Saving query results to an external table

Saving your query results to a table rather than streaming them back to the client allows you to perform further queries on the data, gives you a faster way to output the results, as well as creating a place where the results can be stored.

You can create and manage external tables using the Hive connector; follow the documentation on how to configure the Hive connector to be able to read from and write to an Amazon S3 bucket.

Be aware that:

  • an external table does not use the GeoSpock database's indexing and optimizations that have been applied to the ingested data
  • you will not be able to access the external table once the GeoSpock database cluster has been destroyed
  • the table name must be unique as you cannot re-use the name of table that has been deleted

Prerequisites

To use an external table you need an S3 bucket with read / write access for the GeoSpock database; follow the AWS instructions for how to create an Amazon S3 bucket.

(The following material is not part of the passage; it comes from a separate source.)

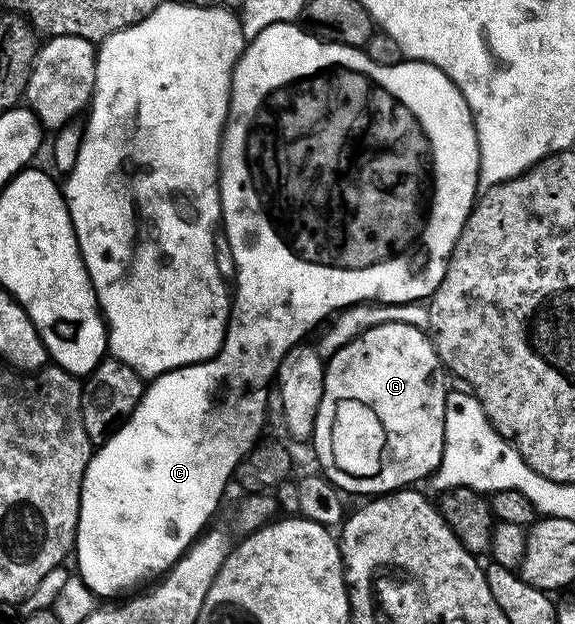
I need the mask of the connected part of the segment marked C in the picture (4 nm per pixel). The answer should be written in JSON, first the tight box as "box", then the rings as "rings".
{"box":[72,23,480,598],"rings":[[[298,23],[269,25],[242,50],[234,67],[234,78],[230,80],[230,110],[226,125],[222,128],[222,145],[218,149],[218,190],[222,196],[220,221],[223,226],[226,224],[224,236],[232,247],[238,272],[238,290],[234,289],[232,293],[226,337],[214,357],[153,378],[145,386],[140,403],[130,418],[93,450],[82,480],[78,530],[72,553],[75,558],[78,556],[77,576],[82,578],[95,598],[117,598],[114,597],[117,593],[125,589],[137,590],[141,581],[165,574],[211,524],[210,516],[217,511],[226,484],[231,484],[234,469],[263,436],[267,424],[267,401],[278,365],[286,353],[305,338],[302,337],[305,333],[312,332],[318,324],[321,326],[331,315],[349,309],[351,305],[385,303],[403,307],[409,301],[425,302],[434,294],[436,287],[440,287],[440,279],[444,279],[450,253],[480,193],[478,136],[474,116],[452,79],[448,79],[448,75],[436,66],[429,65],[427,61],[409,59],[398,59],[395,65],[381,65],[362,52],[366,51],[352,45],[324,41]]]}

Before creating a new table, make sure that the file location for the table is empty; if the file location already contains a table or schema, follow the instructions for deleting a table and schema.

Creating a table and its schema

You create an external table by creating a schema in an external location and then creating a table.

To create a schema, at the Presto prompt, use the following command:

CREATE SCHEMA hive.<schema_name> WITH (location = 's3://<bucket_name>/<path_to_folder>');

To create a table, at the Presto prompt, use the following command:

CREATE TABLE hive.<schema_name>.<table_name> WITH (format = 'TEXTFILE') AS <your_query>

When you create the table, you can specify its storage format. In the example above, the table is stored in TEXTFILE format, a human-readable, plain text format. You may find that ORC or PARQUET provide better performance, but this may depend upon your use case. See the Hive documentation for a full list of the formats that are supported.

Deleting a table and its schema

You should delete an external table before:

  • destroying a GeoSpock database cluster; if you do not delete the table and its schema before you destroy the cluster, you will have to delete these resources from the S3 bucket using the AWS console
  • creating a new table in an existing file location

To delete a table, at the Presto prompt, use the following command:

DROP TABLE IF EXISTS hive.<schema_name>.<table_name>;

To delete a schema, at the Presto prompt, use the following command:

DROP SCHEMA IF EXISTS hive.<schema_name>;